▶ _WHAT THE TASK REQUIRES_
Return the data below exactly, but only from the line containing "- 分类树可以处理离散数据，" through the line containing "分类树与 C4.5 算法类似，只是属性选择的指标采用的是基尼系数。", with both of those lines included.
*** Opening DATA RECORDS ***
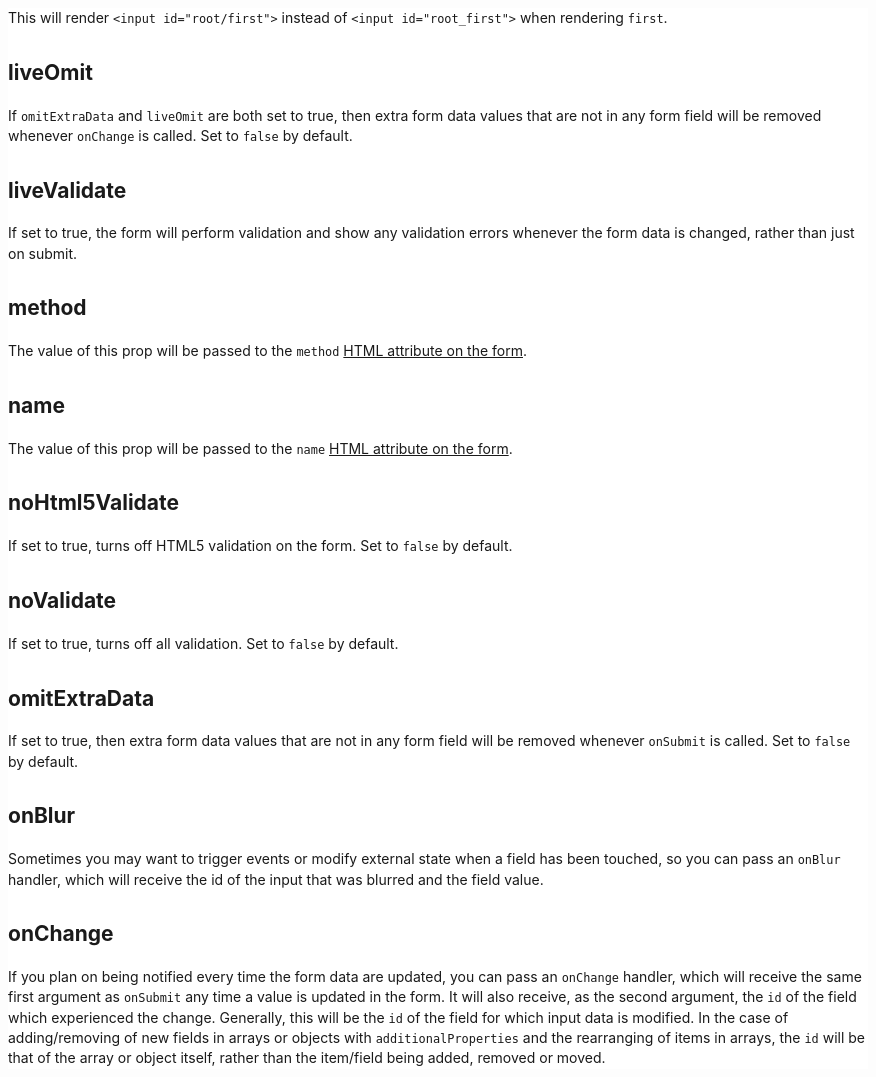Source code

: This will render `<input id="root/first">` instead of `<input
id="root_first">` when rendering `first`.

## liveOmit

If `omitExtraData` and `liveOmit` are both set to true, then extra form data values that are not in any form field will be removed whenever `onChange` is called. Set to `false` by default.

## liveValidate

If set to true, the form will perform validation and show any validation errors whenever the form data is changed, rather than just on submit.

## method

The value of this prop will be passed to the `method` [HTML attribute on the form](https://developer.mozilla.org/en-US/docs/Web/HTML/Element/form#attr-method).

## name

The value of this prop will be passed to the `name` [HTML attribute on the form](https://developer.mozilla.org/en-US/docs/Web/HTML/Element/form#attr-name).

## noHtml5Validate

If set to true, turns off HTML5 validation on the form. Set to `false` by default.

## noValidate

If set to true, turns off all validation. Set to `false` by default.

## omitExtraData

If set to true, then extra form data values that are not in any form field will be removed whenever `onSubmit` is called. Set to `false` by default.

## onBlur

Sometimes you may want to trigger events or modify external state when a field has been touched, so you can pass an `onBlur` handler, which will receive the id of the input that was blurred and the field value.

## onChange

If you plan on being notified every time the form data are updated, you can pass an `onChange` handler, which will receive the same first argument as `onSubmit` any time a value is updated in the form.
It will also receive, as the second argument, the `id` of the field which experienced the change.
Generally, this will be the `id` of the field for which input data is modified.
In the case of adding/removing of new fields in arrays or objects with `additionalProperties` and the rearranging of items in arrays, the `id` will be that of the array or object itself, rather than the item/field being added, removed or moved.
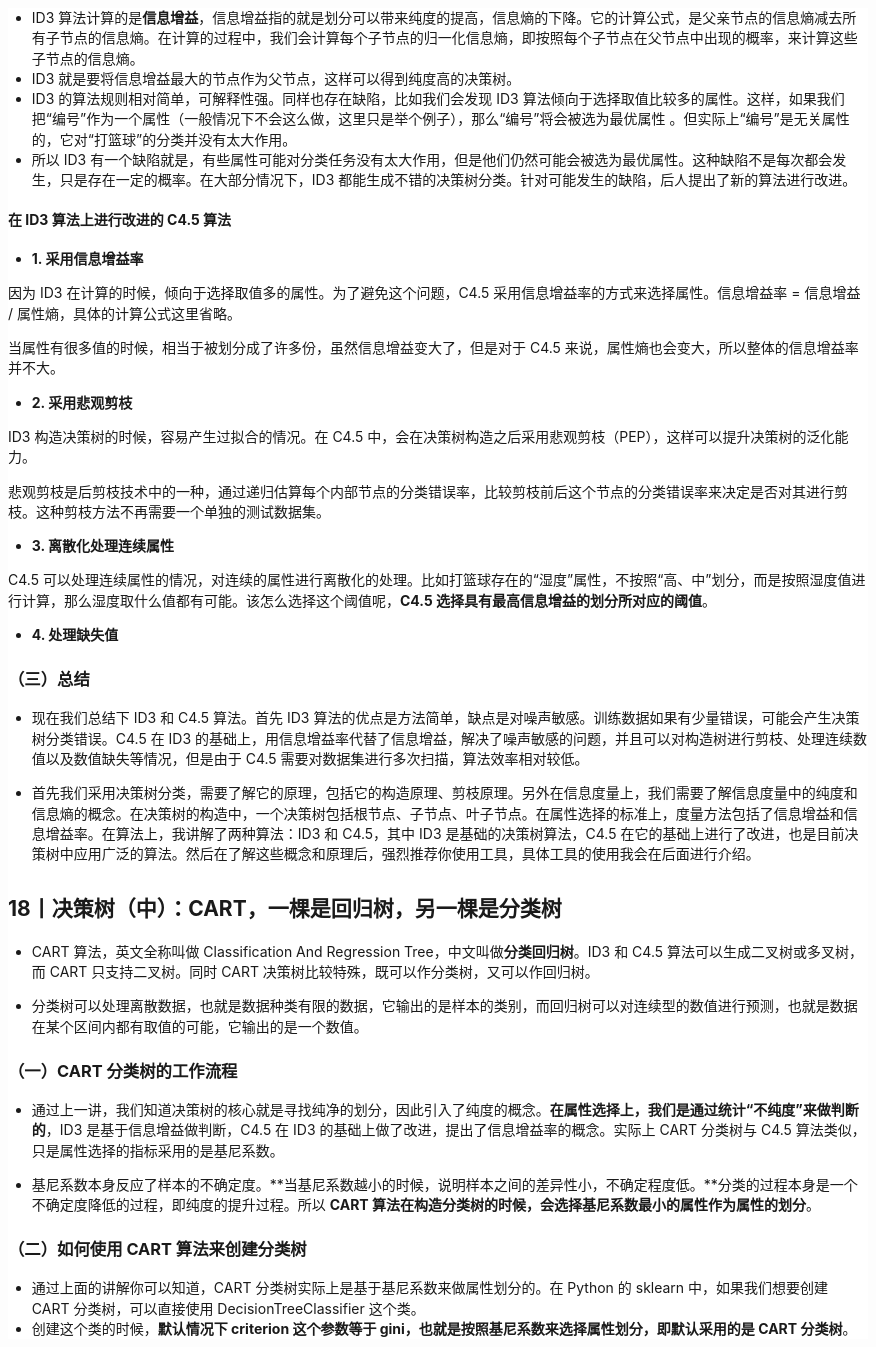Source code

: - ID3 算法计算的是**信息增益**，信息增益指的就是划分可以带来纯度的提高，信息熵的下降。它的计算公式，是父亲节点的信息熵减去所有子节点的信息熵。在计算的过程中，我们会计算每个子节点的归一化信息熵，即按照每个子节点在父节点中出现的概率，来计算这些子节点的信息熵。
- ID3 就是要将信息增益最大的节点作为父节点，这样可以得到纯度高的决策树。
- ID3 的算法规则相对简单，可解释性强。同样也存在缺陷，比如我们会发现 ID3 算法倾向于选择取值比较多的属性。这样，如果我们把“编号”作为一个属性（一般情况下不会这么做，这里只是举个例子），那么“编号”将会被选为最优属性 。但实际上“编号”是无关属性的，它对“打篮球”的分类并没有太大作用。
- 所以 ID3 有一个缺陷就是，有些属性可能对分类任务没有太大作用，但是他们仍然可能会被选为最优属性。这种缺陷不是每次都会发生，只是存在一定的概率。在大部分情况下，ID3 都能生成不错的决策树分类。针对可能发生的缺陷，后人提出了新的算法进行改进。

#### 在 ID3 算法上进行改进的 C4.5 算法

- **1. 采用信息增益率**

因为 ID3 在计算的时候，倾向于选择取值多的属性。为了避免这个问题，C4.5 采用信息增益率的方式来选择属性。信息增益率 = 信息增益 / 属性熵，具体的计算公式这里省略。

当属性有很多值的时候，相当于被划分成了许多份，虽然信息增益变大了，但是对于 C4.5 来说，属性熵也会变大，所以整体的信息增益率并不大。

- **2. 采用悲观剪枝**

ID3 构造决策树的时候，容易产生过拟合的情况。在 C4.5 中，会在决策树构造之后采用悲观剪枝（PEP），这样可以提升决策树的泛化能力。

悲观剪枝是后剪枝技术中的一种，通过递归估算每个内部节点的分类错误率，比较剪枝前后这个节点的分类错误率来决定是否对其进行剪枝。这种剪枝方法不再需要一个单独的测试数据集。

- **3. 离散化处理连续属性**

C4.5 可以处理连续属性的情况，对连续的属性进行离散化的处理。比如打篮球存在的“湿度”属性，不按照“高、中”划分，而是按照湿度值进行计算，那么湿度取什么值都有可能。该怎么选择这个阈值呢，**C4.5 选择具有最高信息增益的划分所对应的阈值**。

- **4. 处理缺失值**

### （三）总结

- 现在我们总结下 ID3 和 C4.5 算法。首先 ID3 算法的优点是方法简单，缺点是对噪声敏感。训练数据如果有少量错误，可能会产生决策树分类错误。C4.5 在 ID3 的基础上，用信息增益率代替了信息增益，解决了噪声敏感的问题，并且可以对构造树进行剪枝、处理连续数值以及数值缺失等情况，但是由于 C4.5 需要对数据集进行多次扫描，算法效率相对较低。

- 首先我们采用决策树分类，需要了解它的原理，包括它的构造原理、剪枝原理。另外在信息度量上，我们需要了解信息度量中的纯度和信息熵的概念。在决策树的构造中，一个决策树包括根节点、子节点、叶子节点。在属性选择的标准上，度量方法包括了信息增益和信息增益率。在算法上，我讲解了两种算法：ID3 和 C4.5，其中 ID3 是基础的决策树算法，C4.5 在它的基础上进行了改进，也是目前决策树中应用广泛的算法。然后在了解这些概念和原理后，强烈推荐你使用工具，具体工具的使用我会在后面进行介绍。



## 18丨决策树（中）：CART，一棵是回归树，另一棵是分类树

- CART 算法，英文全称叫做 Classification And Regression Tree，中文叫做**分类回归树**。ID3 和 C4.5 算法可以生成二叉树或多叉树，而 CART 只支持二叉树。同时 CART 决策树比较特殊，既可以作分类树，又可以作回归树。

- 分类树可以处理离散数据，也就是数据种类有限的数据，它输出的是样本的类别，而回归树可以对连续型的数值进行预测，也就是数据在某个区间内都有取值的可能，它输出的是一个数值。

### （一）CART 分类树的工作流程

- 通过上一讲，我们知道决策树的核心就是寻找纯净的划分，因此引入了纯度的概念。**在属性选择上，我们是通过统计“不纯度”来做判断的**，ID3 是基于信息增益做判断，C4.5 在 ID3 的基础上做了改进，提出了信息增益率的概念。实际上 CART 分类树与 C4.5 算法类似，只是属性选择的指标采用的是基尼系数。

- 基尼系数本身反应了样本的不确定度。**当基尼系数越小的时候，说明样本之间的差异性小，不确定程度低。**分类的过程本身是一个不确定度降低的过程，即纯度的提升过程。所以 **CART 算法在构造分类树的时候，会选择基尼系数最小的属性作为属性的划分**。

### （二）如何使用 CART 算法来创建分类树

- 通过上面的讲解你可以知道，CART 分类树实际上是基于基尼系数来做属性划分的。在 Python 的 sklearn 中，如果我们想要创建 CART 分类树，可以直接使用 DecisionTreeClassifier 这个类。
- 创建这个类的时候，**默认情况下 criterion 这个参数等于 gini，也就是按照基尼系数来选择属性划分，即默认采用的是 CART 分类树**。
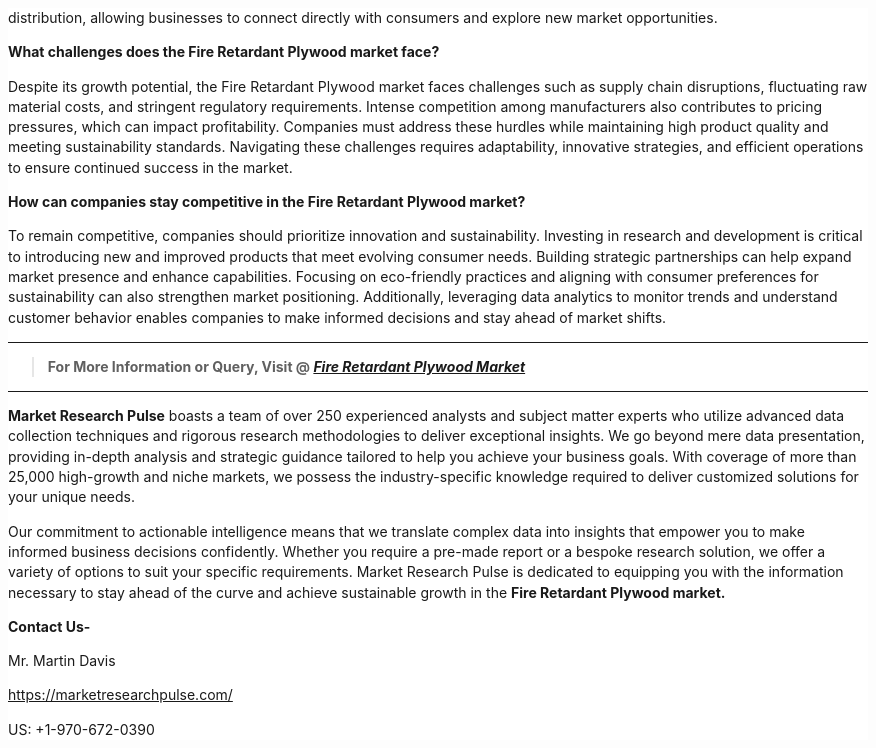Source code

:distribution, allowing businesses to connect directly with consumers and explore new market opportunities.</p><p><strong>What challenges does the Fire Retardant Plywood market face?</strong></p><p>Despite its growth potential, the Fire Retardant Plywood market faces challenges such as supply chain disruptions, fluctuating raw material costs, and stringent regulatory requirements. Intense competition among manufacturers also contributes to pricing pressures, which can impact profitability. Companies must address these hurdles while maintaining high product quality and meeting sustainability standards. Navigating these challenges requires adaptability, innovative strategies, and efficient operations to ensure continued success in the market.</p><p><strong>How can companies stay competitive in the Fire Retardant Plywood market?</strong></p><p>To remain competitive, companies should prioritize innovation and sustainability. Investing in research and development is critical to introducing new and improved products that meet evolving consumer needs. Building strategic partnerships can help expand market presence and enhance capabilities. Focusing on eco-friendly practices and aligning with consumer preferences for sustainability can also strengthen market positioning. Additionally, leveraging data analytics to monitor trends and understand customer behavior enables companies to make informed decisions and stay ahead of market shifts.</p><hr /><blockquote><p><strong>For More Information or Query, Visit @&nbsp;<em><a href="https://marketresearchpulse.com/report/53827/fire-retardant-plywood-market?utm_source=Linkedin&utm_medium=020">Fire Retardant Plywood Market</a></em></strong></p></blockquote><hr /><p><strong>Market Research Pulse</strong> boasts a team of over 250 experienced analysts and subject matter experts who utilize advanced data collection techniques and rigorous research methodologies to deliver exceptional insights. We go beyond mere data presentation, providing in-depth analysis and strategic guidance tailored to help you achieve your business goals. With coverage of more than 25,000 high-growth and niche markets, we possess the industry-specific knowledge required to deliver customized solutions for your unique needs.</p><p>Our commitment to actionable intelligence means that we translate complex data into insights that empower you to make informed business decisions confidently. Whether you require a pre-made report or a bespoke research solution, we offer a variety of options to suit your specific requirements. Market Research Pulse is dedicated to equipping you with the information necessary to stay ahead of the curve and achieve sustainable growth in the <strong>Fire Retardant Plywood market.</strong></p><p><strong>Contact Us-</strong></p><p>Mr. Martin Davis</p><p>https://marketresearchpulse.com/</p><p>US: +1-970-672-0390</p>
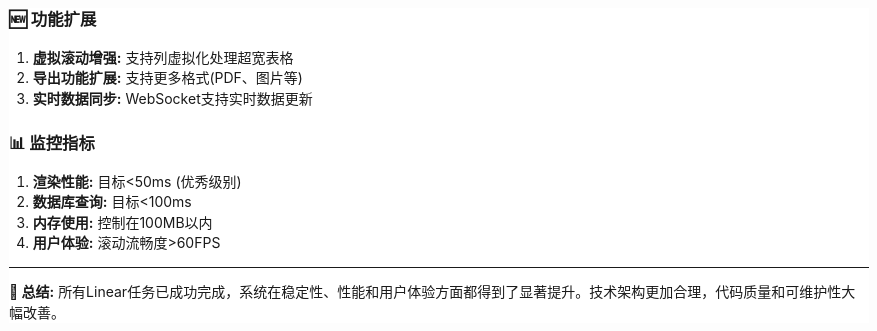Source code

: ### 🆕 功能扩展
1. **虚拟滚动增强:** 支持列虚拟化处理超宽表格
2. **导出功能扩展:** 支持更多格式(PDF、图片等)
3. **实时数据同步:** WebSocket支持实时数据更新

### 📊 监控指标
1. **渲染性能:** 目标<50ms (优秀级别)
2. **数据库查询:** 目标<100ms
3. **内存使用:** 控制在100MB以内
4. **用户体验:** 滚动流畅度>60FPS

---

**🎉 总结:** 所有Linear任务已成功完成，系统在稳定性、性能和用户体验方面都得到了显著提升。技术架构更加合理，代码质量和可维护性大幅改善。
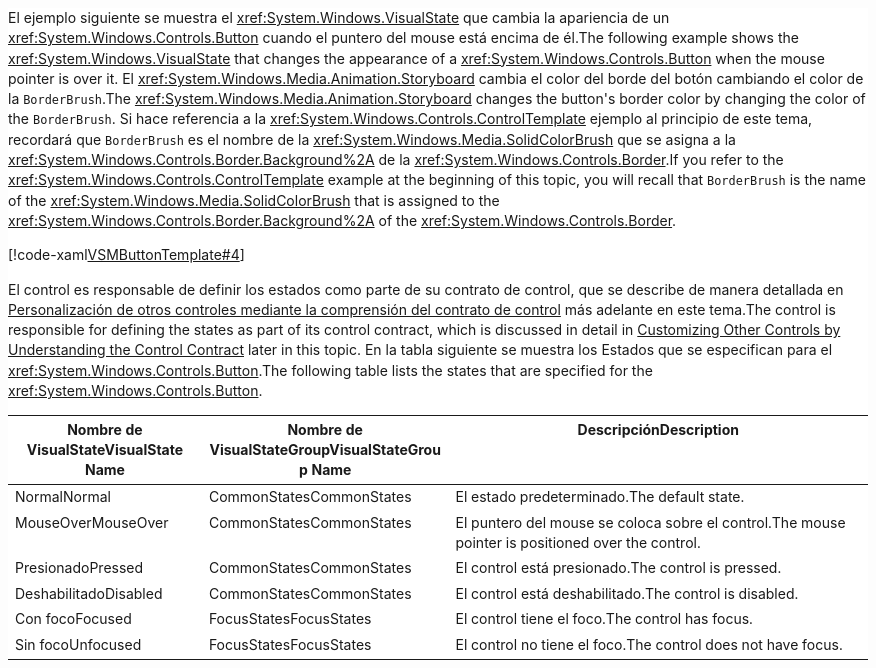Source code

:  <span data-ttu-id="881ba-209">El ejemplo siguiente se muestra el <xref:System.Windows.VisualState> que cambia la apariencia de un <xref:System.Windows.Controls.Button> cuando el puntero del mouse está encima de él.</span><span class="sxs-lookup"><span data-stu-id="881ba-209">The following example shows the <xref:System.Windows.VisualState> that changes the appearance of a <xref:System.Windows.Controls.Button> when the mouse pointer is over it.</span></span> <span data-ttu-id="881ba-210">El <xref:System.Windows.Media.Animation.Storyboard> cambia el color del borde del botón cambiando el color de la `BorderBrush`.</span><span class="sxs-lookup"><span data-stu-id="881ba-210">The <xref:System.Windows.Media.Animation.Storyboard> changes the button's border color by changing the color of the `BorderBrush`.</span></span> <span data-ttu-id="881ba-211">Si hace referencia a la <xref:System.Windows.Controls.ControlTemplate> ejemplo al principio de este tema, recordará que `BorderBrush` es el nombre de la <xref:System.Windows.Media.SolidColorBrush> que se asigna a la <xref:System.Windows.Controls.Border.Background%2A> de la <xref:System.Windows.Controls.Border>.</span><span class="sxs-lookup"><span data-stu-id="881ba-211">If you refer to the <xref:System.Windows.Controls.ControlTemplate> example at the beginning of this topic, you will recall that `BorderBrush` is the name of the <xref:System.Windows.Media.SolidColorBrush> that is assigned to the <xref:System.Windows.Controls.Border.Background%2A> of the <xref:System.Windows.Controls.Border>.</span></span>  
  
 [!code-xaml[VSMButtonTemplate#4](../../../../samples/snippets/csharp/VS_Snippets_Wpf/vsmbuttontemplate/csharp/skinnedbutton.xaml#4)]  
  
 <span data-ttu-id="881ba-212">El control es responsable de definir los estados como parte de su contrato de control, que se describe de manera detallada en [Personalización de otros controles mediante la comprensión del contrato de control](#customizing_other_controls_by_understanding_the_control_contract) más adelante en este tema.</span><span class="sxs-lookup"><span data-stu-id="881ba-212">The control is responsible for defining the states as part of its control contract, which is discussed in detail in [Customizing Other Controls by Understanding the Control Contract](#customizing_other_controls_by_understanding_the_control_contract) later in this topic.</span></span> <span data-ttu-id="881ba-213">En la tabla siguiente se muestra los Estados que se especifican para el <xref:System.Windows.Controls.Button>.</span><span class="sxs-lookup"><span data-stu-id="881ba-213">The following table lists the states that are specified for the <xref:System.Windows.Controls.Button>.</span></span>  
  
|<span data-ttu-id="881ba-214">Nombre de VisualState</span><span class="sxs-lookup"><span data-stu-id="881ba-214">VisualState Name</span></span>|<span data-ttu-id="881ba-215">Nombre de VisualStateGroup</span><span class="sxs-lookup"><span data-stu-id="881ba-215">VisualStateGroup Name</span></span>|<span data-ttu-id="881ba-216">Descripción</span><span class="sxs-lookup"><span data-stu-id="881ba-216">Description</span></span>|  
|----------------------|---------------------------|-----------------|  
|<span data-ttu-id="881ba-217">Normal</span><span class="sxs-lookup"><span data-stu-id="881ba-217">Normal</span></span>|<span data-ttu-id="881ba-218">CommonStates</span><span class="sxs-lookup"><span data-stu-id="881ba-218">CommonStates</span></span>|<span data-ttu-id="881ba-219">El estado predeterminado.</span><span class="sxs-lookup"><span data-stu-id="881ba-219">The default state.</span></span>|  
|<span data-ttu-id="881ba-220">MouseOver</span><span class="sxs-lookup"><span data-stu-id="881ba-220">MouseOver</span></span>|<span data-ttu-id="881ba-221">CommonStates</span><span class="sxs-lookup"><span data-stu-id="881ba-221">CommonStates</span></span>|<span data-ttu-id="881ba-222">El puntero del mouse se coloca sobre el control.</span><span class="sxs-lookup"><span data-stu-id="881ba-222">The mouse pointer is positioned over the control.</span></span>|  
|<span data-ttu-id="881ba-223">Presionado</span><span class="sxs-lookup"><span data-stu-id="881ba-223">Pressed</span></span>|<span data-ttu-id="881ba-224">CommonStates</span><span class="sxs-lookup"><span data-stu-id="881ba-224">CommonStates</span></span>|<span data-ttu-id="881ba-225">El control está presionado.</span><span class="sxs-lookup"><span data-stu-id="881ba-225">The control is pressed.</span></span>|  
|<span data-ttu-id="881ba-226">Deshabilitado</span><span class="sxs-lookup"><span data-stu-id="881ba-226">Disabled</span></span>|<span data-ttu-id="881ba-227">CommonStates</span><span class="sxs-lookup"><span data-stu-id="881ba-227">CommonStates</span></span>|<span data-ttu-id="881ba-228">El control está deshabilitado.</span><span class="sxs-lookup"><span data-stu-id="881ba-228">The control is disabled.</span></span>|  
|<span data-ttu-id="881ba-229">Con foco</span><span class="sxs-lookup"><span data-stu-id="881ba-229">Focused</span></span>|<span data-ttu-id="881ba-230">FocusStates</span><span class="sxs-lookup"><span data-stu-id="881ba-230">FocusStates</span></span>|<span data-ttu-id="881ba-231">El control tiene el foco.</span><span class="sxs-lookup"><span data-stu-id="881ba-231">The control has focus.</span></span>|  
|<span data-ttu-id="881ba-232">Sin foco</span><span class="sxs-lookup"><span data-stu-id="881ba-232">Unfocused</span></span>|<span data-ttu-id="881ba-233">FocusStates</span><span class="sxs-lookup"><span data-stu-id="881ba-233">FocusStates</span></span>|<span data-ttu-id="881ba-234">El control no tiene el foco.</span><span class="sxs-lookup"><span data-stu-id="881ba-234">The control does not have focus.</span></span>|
*** Closing DATA RECORDS ***
▶ _RESPONSE TO THE TASK_
- 分类树可以处理离散数据，也就是数据种类有限的数据，它输出的是样本的类别，而回归树可以对连续型的数值进行预测，也就是数据在某个区间内都有取值的可能，它输出的是一个数值。

### （一）CART 分类树的工作流程

- 通过上一讲，我们知道决策树的核心就是寻找纯净的划分，因此引入了纯度的概念。**在属性选择上，我们是通过统计“不纯度”来做判断的**，ID3 是基于信息增益做判断，C4.5 在 ID3 的基础上做了改进，提出了信息增益率的概念。实际上 CART 分类树与 C4.5 算法类似，只是属性选择的指标采用的是基尼系数。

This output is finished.